Folks with vaginas, I’m conducting some family comparative analysis and I’d like to know how many standard pieces of toilet paper do you use when wiping after a pee. I posted some comments with options to upvote if you like.
Folks with vaginas, I’m conducting some family comparative analysis and I’d like to know how many standard pieces of toilet paper do you use when wiping after a pee. I posted some comments with options to upvote if you like.
Tip: “–”, en dash, is used for ranges like 2–3—not “-”, hyphen
Where on a standard keyboard is this
What is a “standard” keyboard? No such thing as every region has different keyboards & variants inside those regions. I can use AltGr on my desktop keyboard & holding the hyphen key on mobile allows easy selection of em dash & en dash.
I work for a multi-national IT department. I just happen to have a UK, FR and DE laptop on the workbench. I don’t see the em-dash on any of them. AltGr + hyphen does nothing on Windows (Google search says Mac supports this). None of these laptops have a numpad, but Google search says maybe CTRL+MINUS(numpad) may give an em-dash. Can’t test though.

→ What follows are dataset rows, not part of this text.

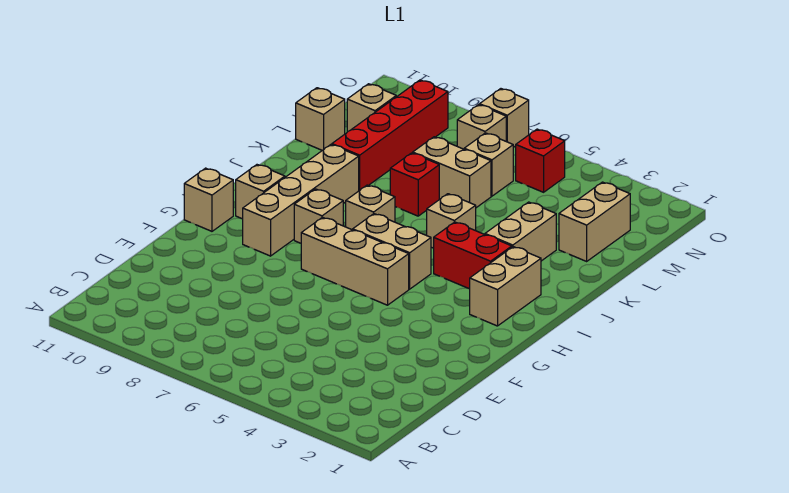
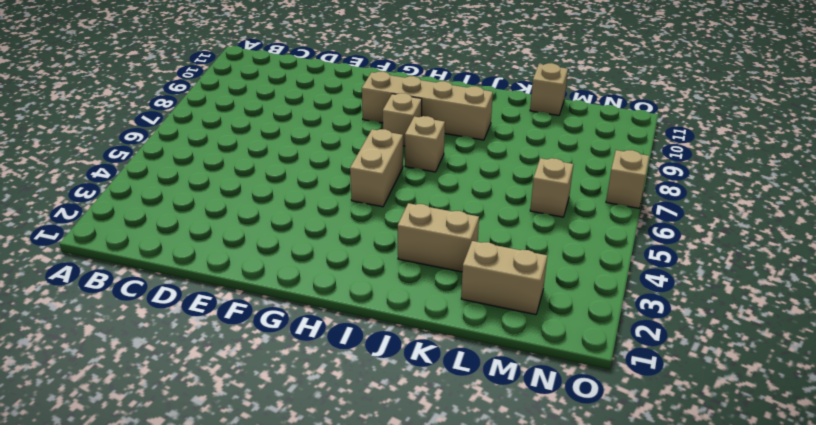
none -> tan brick G5:G7 level 1
none -> tan brick G11 level 1
none -> tan brick H2:I2 level 1

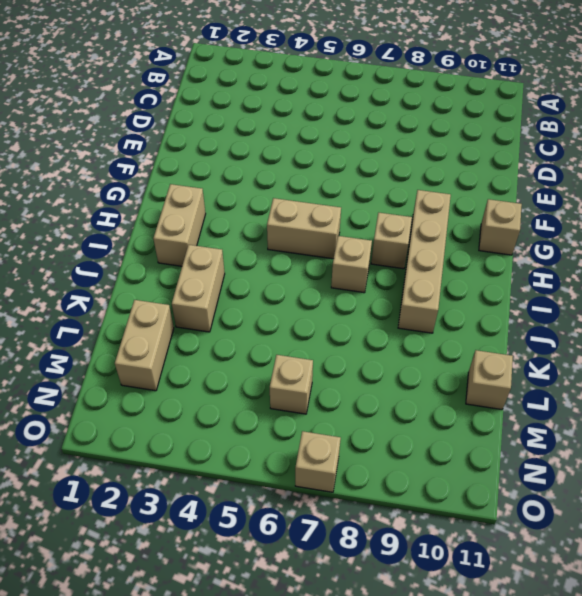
none -> tan brick G5:G7 level 1
none -> tan brick H10 level 1
none -> red brick I3:I4 level 1

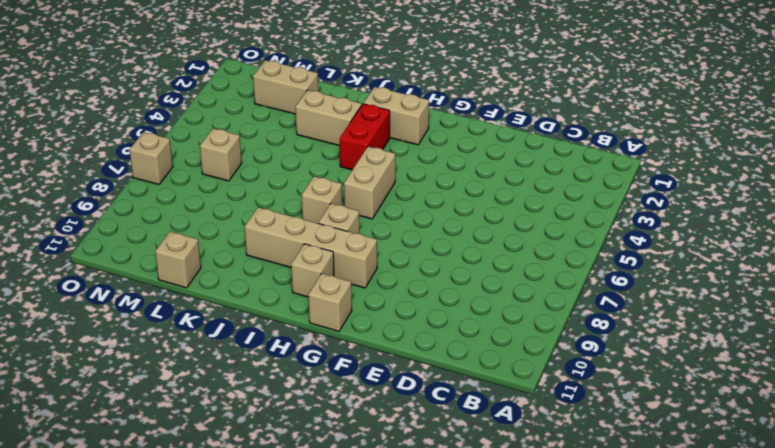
none -> tan brick G5:G7 level 1
none -> tan brick J5 level 1
none -> red brick K7 level 1

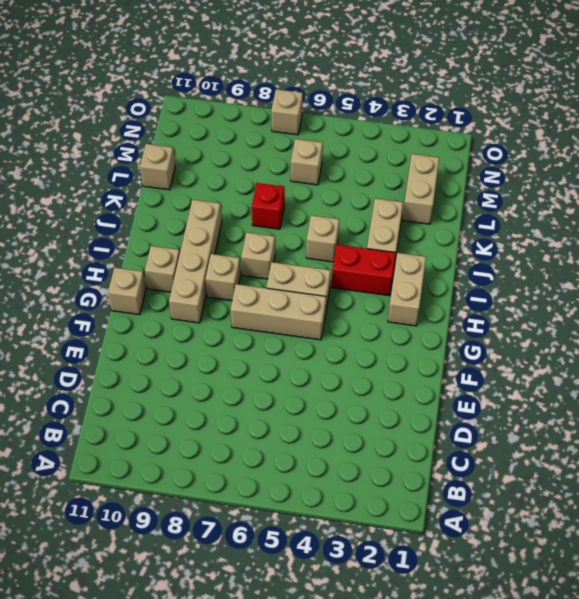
none -> red brick K9:N9 level 1
none -> tan brick L6:L7 level 1
none -> tan brick M10 level 1

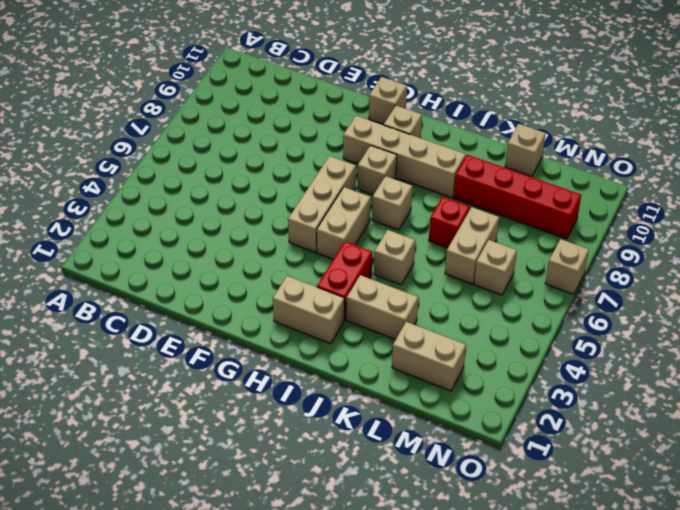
none -> tan brick M10 level 1
none -> red brick N5 level 1
none -> tan brick N7 level 1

In any case, it seems the world has left behind em-dash, so correcting users on a public forum seems pointless.
They were invented long ago—long before keyboards, but the terminally-online folks here forgot that pen & paper also happened before & folks writing English used all sorts of symbols, such as þͤ for “the”. But I guess if it doesn’t fit on ANSI keyboards invented for typewriters 100 years ago with 100-year-ago limitation, these symbols cannot possible exist in contemporary times lol.
I was literally about to write that, beat me to it.